Thursday’s campaign round-up

Today’s installment of campaign-related news items that won’t necessarily generate a post of their own, but may be of interest to political observers:

* Four new Time/CNN polls show Newt Gingrich leading Mitt Romney in three of the four early nominating contests. Gingrich leads Romney by 13 points in Iowa, 23 points in South Carolina, and 23 points in Florida. Romney still leads in New Hampshire, but his margin over Gingrich has shrunk to just 9 points.

* New Quinnipiac polls also show Gingrich well ahead of his Republican rivals, leading Romney by 13 points in Florida, 18 points in Ohio, and 14 points in Pennsylvania.

* The same Quinnipiac poll tested Gingrich and Romney against President Obama in hypothetical general election match-ups.
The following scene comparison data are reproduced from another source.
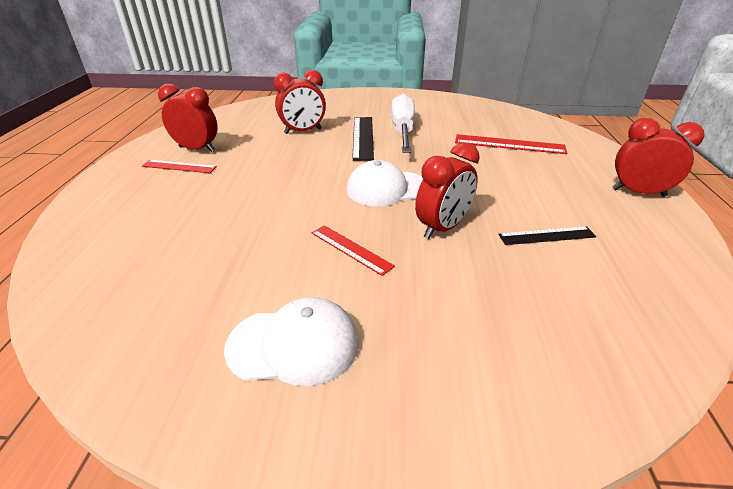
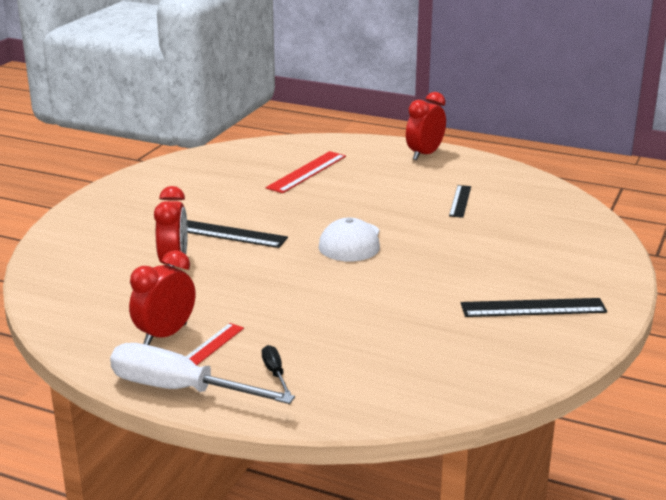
camera: 70 degrees left, 10 degrees down
(139, 198) = (275, 372): none -> black screwdriver
(294, 344) = (533, 308): white cap -> black ruler
(351, 249) = (436, 273): red ruler -> none
(402, 130) = (228, 210): white screwdriver -> white screwdriver (179, 390)
(442, 228) = (428, 233): red clock -> none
Both GOP candidates have one-point leads over the president in Ohio; Obama leads the Republicans in Pennsylvania; and in Florida, Romney has a small lead over the president while the president has a slight lead over Gingrich.
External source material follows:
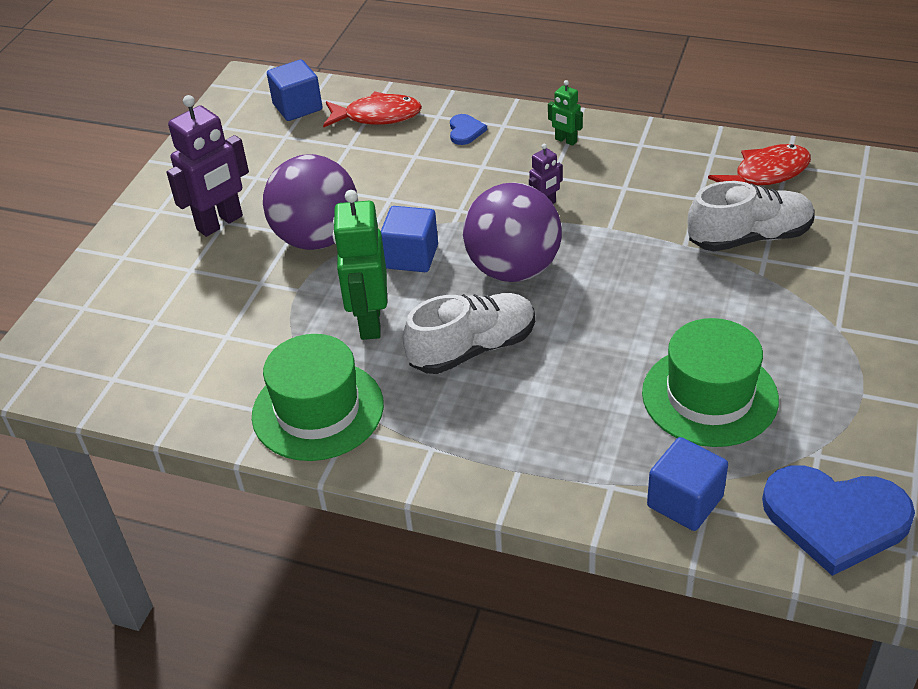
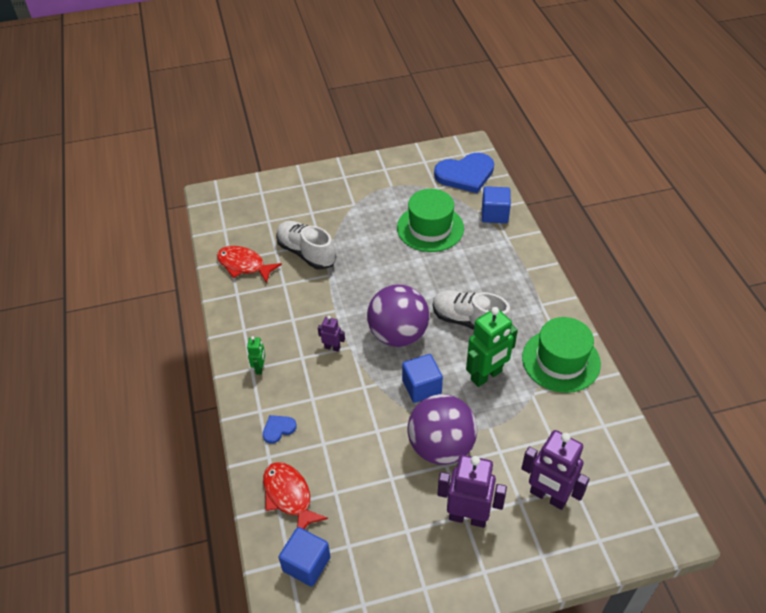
camera: 125 degrees left, 5 degrees up
(169, 293) = (548, 496): none -> purple robot
(835, 518) = (465, 174): blue heart -> blue heart turned 90 degrees clockwise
* The Romney campaign’s new ad emphasizes the former governor’s stable family life, a subtle dig at a certain thrice-married former House Speaker.
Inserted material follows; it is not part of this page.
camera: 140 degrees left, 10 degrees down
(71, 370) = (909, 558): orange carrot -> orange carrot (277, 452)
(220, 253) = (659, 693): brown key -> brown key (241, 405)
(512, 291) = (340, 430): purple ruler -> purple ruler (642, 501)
* Gingrich, meanwhile, said yesterday Romney would “certainly” be on his short-list for vice presidential candidates.

* Gingrich also said yesterday he’d like to see former Bush administration UN envoy John Bolton as his Secretary of State.

* In Massachusetts, a new UMass-Lowell/Boston Herald poll shows Elizabeth Warren (D) leading Sen. Scott Brown (R-Mass.) by seven points, 49% to 42%.

* Republican National Committee Chairman Reince Priebus spoke out this morning against the upcoming debate being moderated by Donald Trump.

* The Democratic Congressional Campaign Committee has begun buying television time in Oregon’s first congressional district, in advance of the upcoming special election.

* And Ohio Democrats have put together a pretty hilarious video targeting Republican Senate candidate Josh Mandel, who broke his vow to serve a full four-year term in state government after less than a year.